ACTIVITY:
Select every line containing the word "down" from the material, and copy those lines.

INFORMATION:
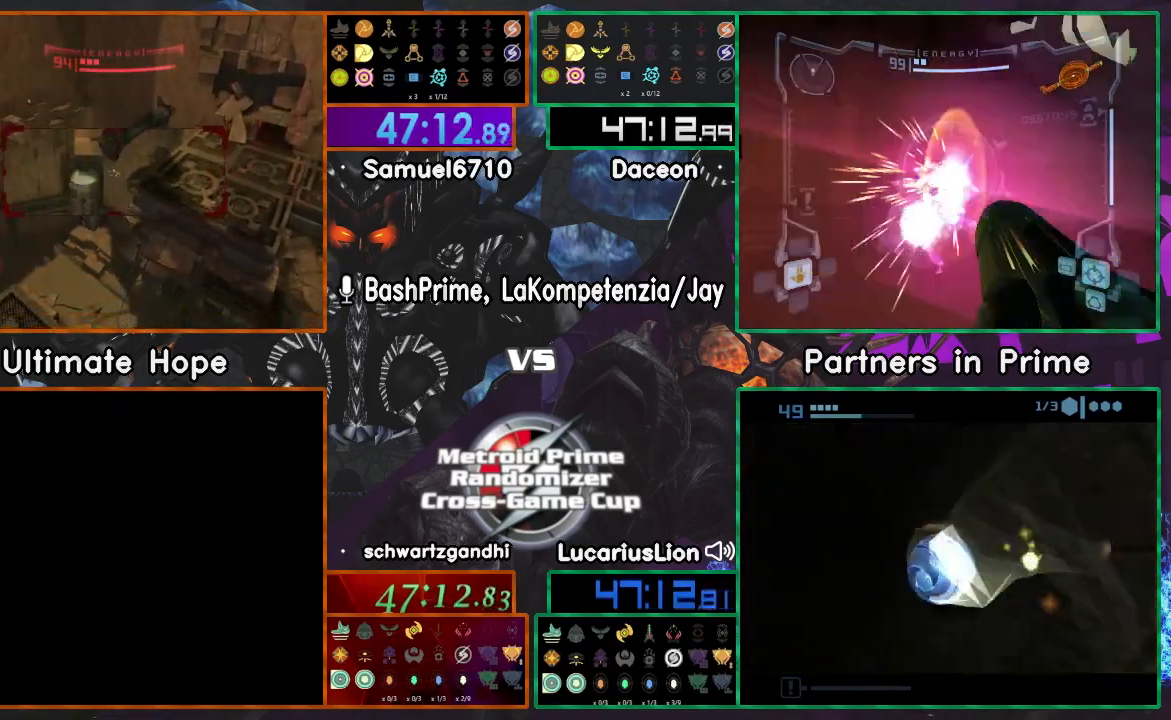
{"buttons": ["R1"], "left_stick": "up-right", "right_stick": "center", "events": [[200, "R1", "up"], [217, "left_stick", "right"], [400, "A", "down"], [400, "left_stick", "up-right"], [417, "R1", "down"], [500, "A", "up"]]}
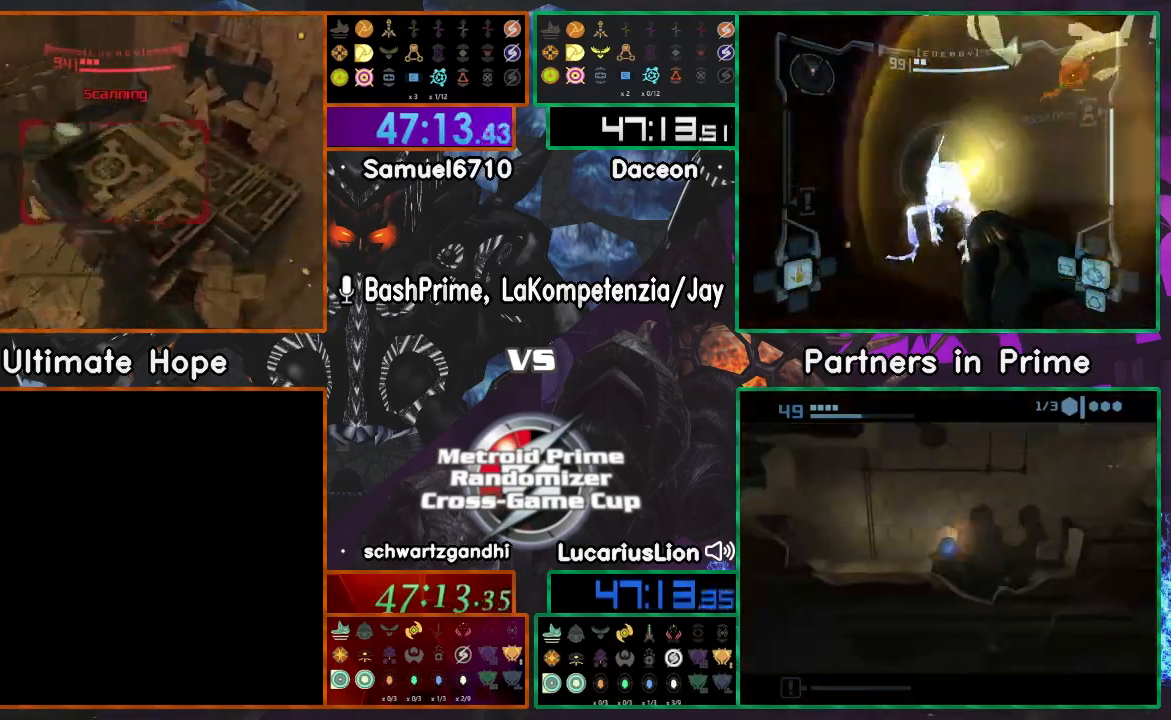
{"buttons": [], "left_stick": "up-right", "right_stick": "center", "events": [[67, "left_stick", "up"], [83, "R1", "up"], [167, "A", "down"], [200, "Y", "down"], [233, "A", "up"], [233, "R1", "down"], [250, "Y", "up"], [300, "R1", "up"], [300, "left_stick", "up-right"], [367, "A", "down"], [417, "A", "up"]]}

---

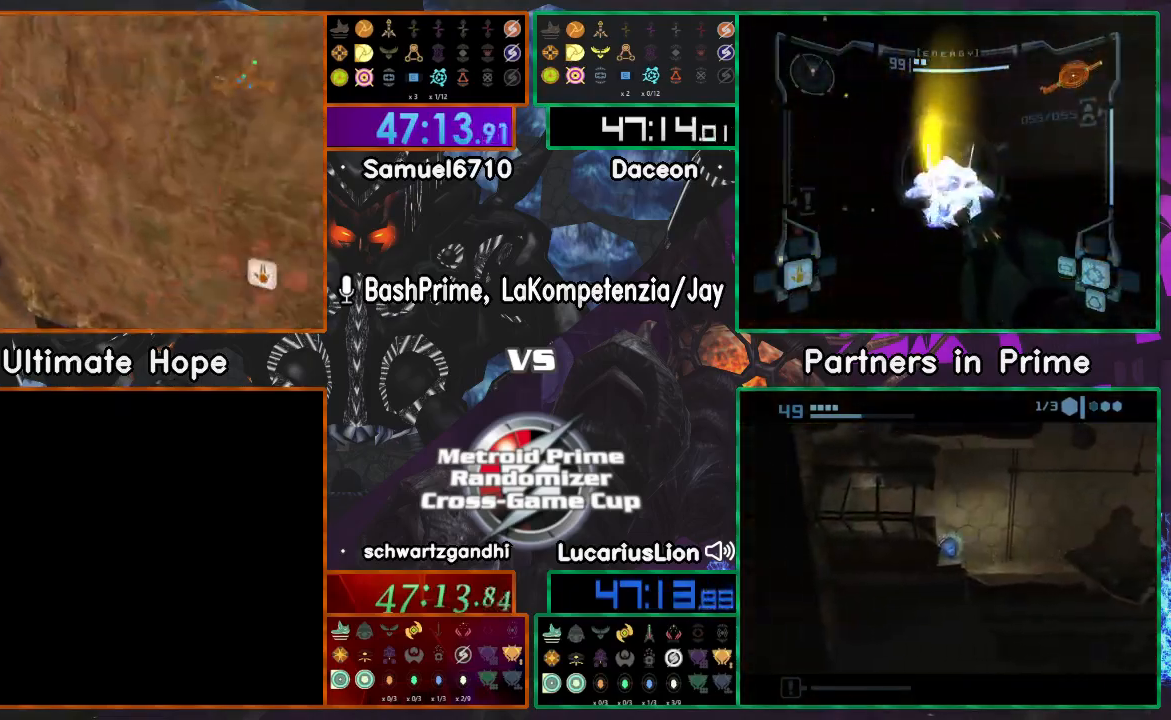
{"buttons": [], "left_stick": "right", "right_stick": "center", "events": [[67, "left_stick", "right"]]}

RESPONSE:
{"buttons": ["R1"], "left_stick": "up-right", "right_stick": "center", "events": [[200, "R1", "up"], [217, "left_stick", "right"], [400, "A", "down"], [400, "left_stick", "up-right"], [417, "R1", "down"], [500, "A", "up"]]}
{"buttons": [], "left_stick": "up-right", "right_stick": "center", "events": [[67, "left_stick", "up"], [83, "R1", "up"], [167, "A", "down"], [200, "Y", "down"], [233, "A", "up"], [233, "R1", "down"], [250, "Y", "up"], [300, "R1", "up"], [300, "left_stick", "up-right"], [367, "A", "down"], [417, "A", "up"]]}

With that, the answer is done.